## Provided text
◇ ◇ ◇ ◇ ◇
CVE Vulnerabilities

CVE-2023-40171

Generation of Error Message Containing Sensitive Information

Published: Aug 17, 2023 | Modified: Aug 24, 2023
CVSS 3.x
7.5
HIGH
Source:
NVD
CVSS:3.1/AV:N/AC:L/PR:N/UI:N/S:U/C:H/I:N/A:N
CVSS 2.x
RedHat/V2
RedHat/V3
Ubuntu

Dispatch is an open source security incident management tool. The server response includes the JWT Secret Key used for signing JWT tokens in error message when the Dispatch Plugin - Basic Authentication Provider plugin encounters an error when attempting to decode a JWT token. Any Dispatch users who own their instance and rely on the Dispatch Plugin - Basic Authentication Provider plugin for authentication may be impacted, allowing for any account to be taken over within their own instance. This could be done by using the secret to sign attacker crafted JWTs. If you think that you may be impacted, we strongly suggest you to rotate the secret stored in the DISPATCH_JWT_SECRET envvar in the .env file. This issue has been addressed in commit b1942a4319 which has been included in the 20230817 release. users are advised to upgrade. There are no known workarounds for this vulnerability.

Weakness

The product generates an error message that includes sensitive information about its environment, users, or associated data.

Affected Software

Name Vendor Start Version End Version
Dispatch Netflix * 20230817 (excluding)

Extended Description

The sensitive information may be valuable information on its own (such as a password), or it may be useful for launching other, more serious attacks. The error message may be created in different ways:

An attacker may use the contents of error messages to help launch another, more focused attack. For example, an attempt to exploit a path traversal weakness (CWE-22) might yield the full pathname of the installed application. In turn, this could be used to select the proper number of “..” sequences to navigate to the targeted file. An attack using SQL injection (CWE-89) might not initially succeed, but an error message could reveal the malformed query, which would expose query logic and possibly even passwords or other sensitive information used within the query.
◇ ◇ ◇ ◇ ◇
Stored items

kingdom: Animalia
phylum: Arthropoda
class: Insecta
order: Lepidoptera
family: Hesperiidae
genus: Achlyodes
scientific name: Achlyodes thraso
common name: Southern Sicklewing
◇ ◇ ◇ ◇ ◇
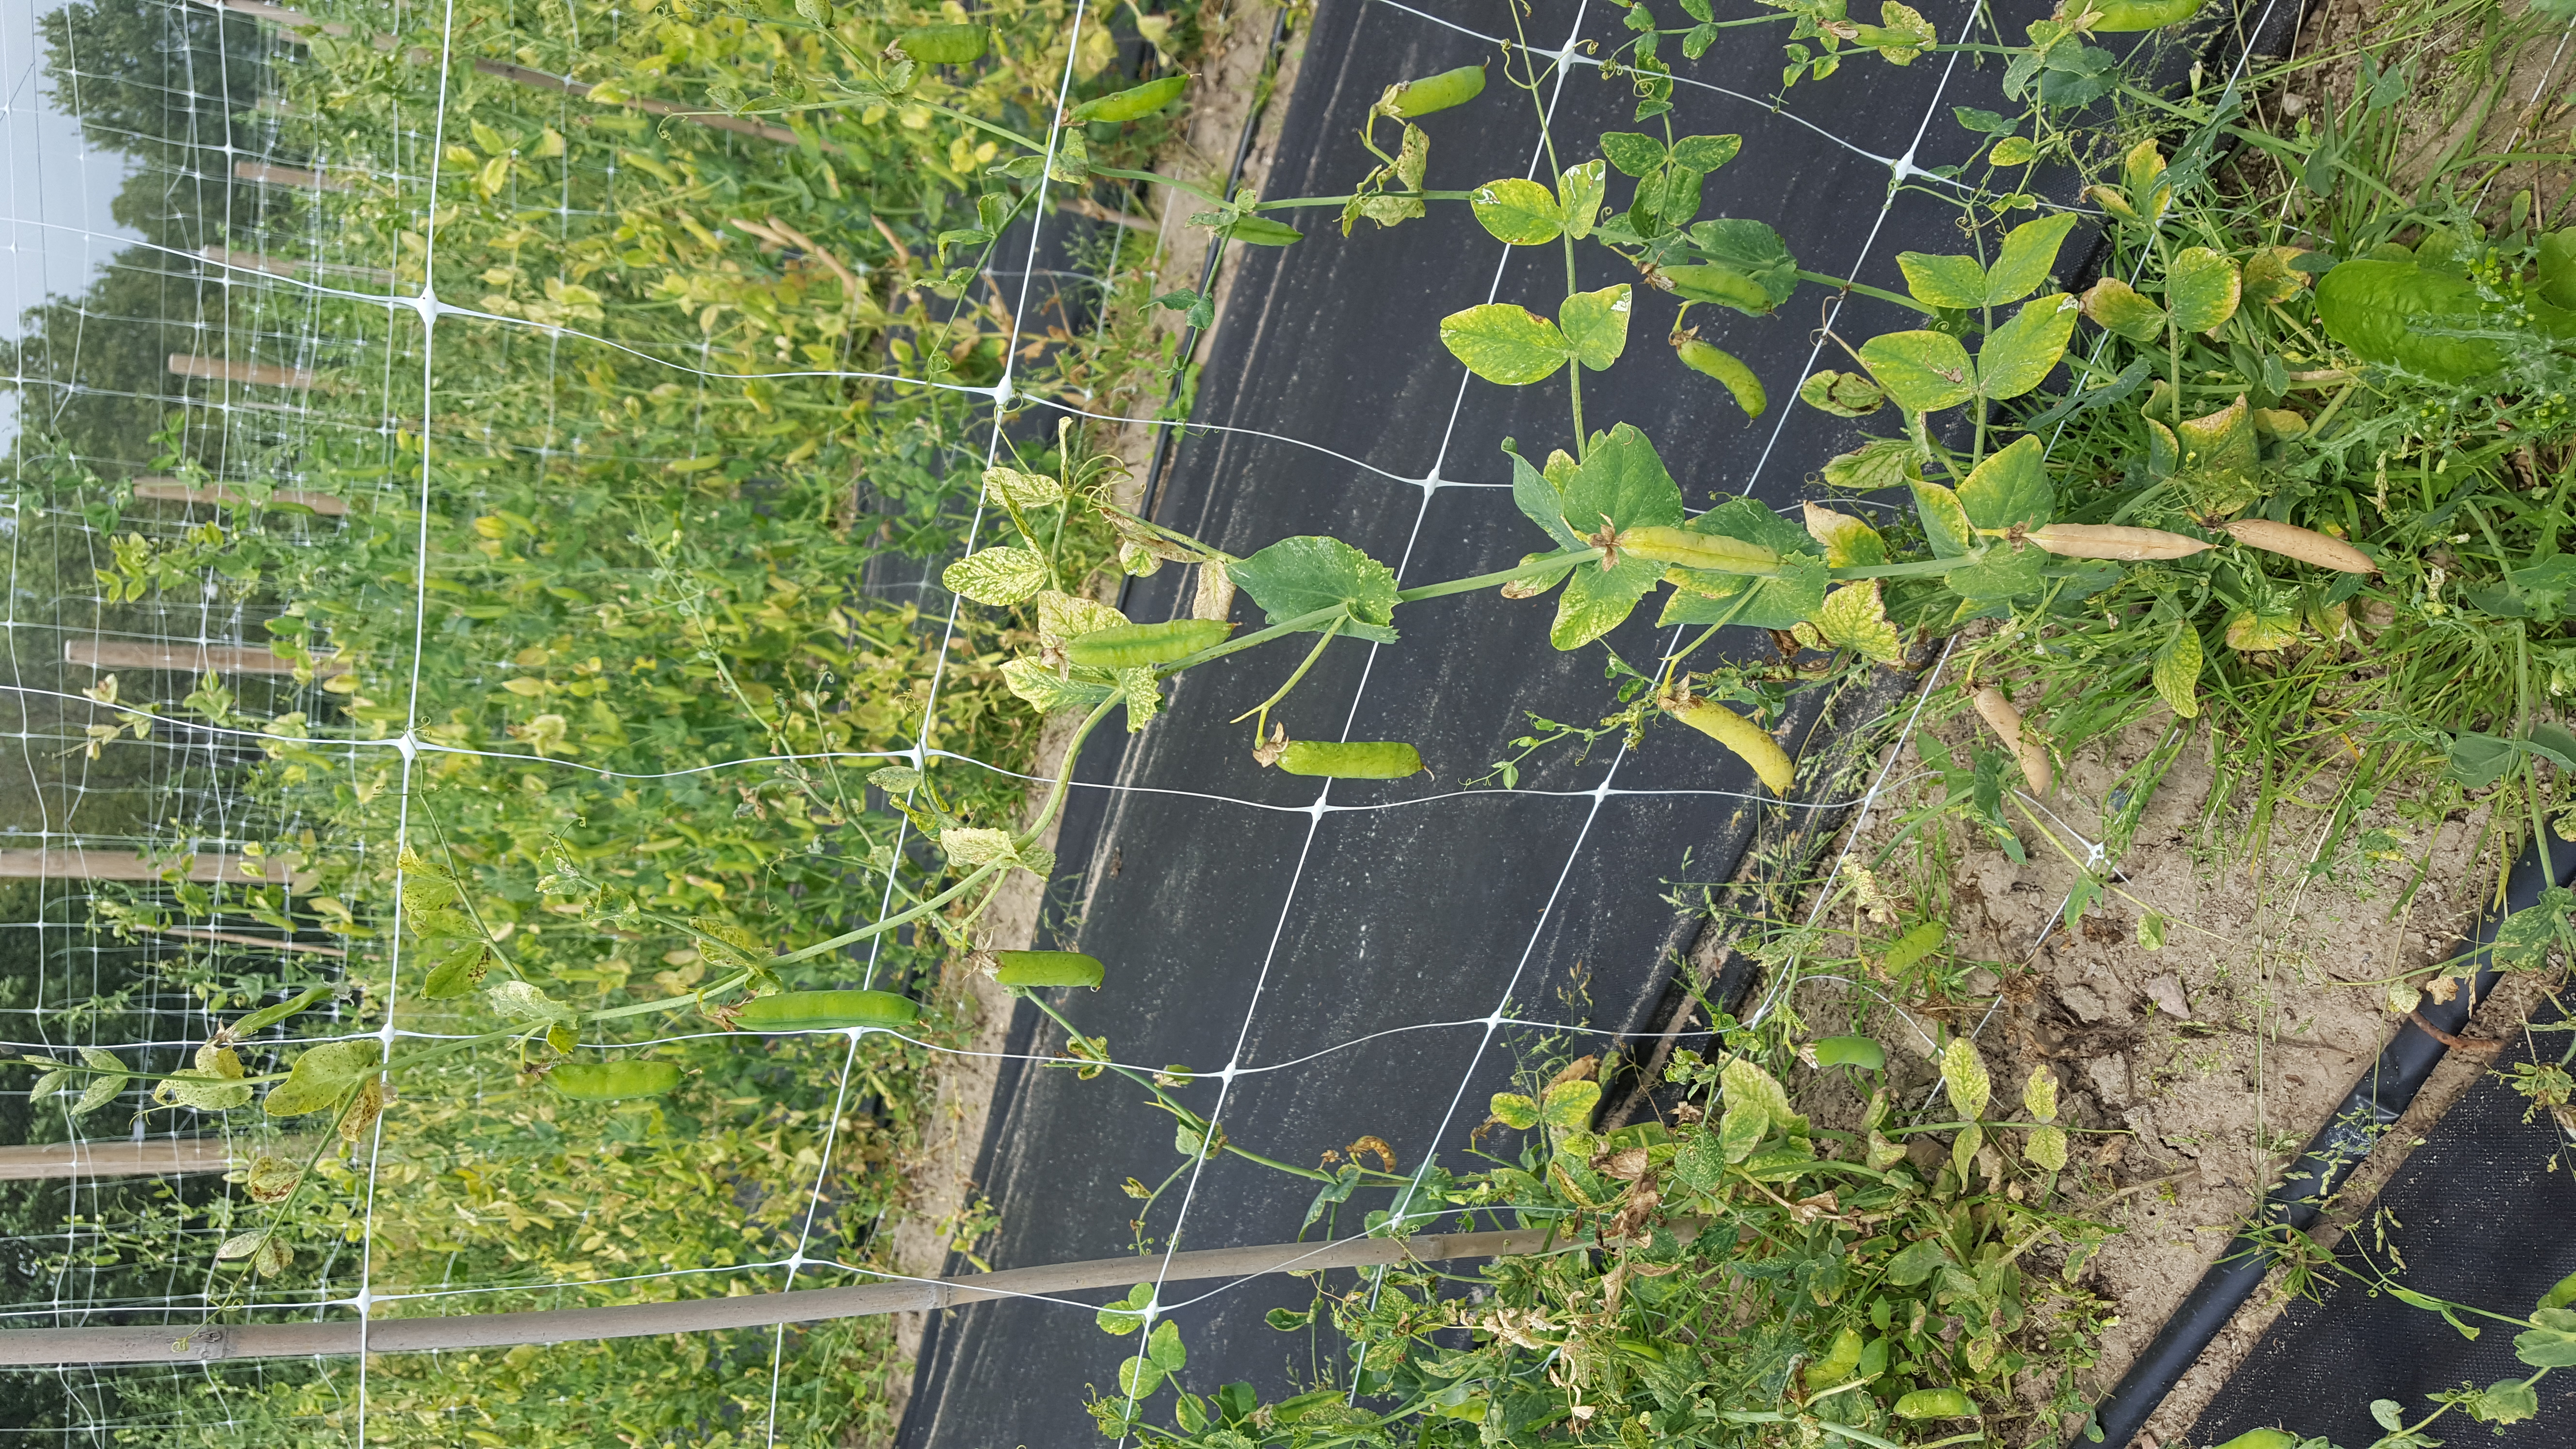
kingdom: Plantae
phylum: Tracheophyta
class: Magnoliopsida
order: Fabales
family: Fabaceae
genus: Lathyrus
◇ ◇ ◇ ◇ ◇
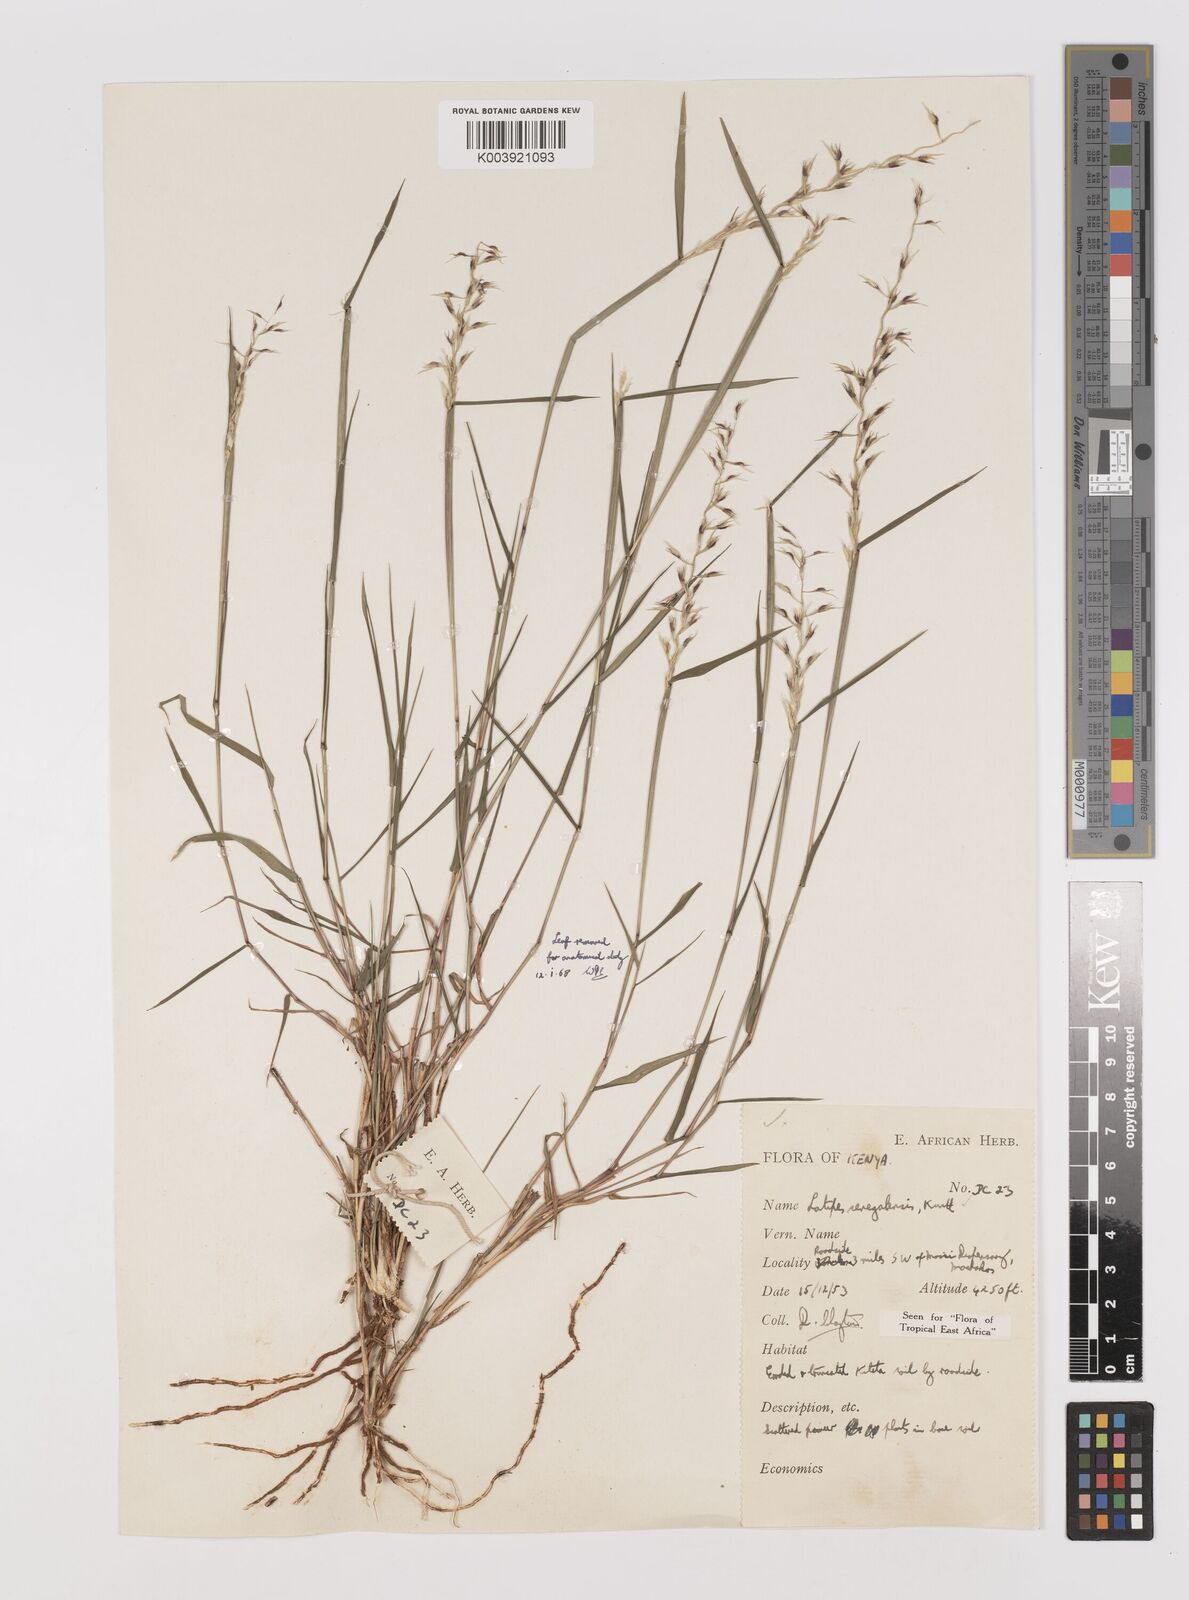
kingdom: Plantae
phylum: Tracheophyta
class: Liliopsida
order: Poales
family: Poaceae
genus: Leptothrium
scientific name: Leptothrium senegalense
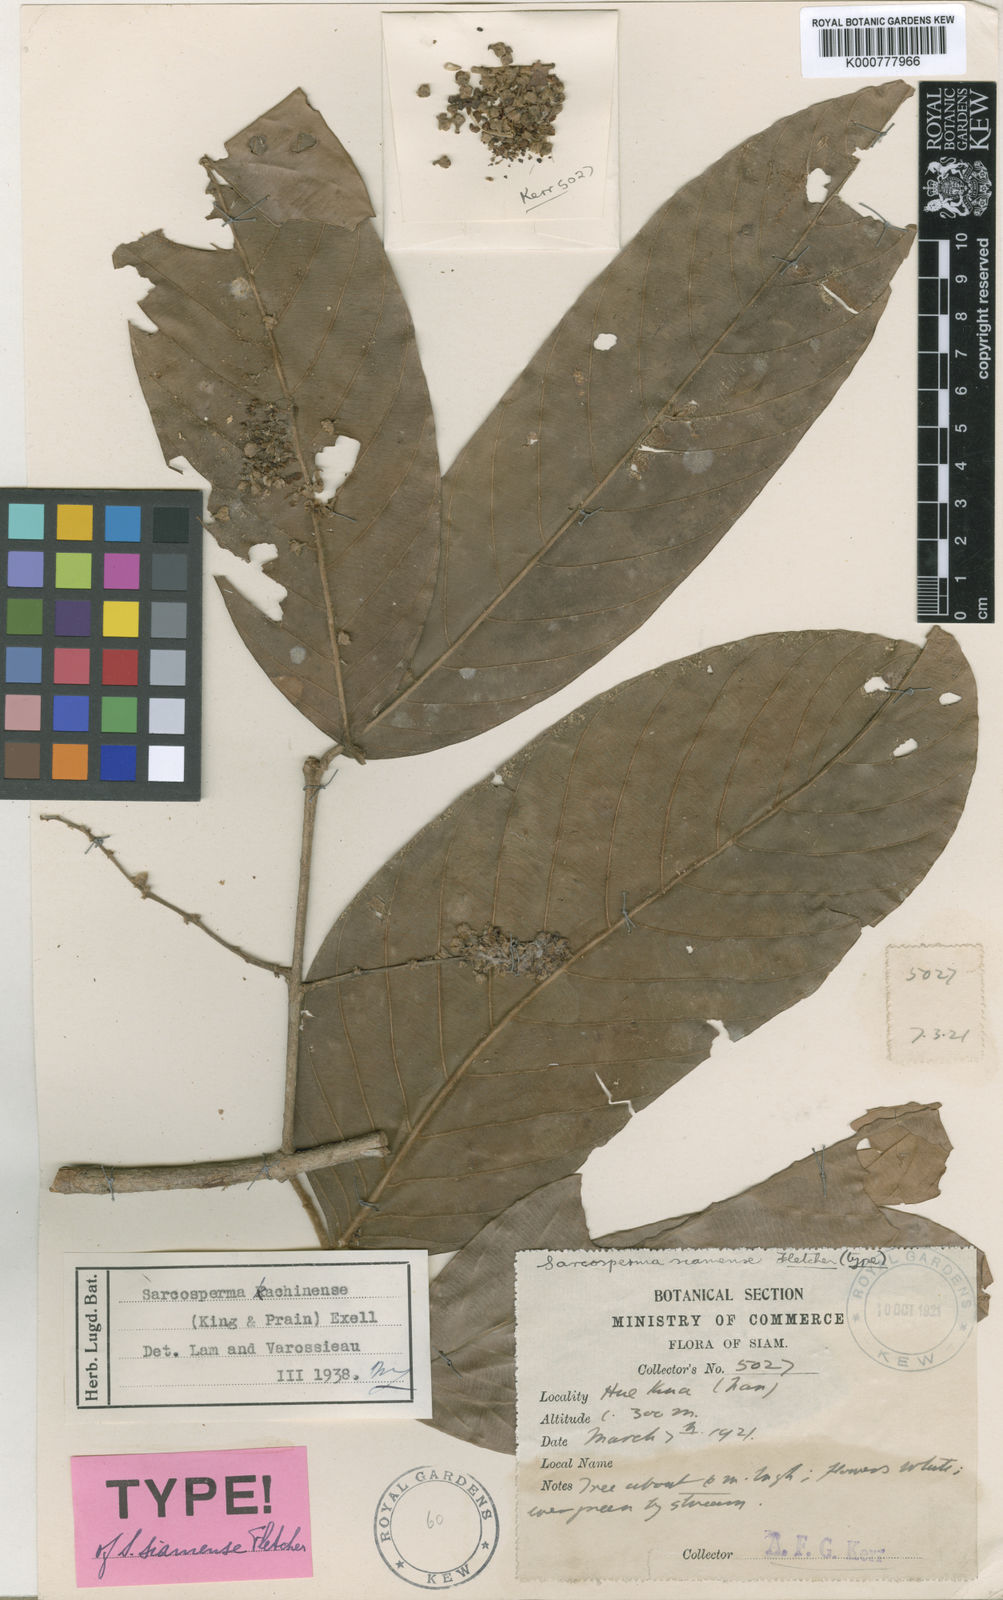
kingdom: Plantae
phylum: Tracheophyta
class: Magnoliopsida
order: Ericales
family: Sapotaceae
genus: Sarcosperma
◇ ◇ ◇ ◇ ◇
## Questions to answer
[1] Answer these questions from the CVE-2023-40171 entry:
(a) What does the server response include when the Basic Authentication Provider plugin fails to decode a JWT token?
(b) Which release includes the commit that addresses the issue?
(c) In the extended description, what might an attempt to exploit a path traversal weakness yield?
[2] Write the next part of the CVE-2023-40171 entry, picking up after its final sentence.
None of the stored items are needed for this work.

## Expected responses
[1]
(a) The JWT Secret Key used for signing JWT tokens.
(b) The 20230817 release, which includes commit b1942a4319.
(c) The full pathname of the installed application.

[2]
Potential Mitigations

  • Ensure that error messages only contain minimal details that are useful to the intended audience and no one else. The messages need to strike the balance between being too cryptic (which can confuse users) or being too detailed (which may reveal more than intended). The messages should not reveal the methods that were used to determine the error. Attackers can use detailed information to refine or optimize their original attack, thereby increasing their chances of success.
  • If errors must be captured in some detail, record them in log messages, but consider what could occur if the log messages can be viewed by attackers. Highly sensitive information such as passwords should never be saved to log files.
  • Avoid inconsistent messaging that might accidentally tip off an attacker about internal state, such as whether a user account exists or not.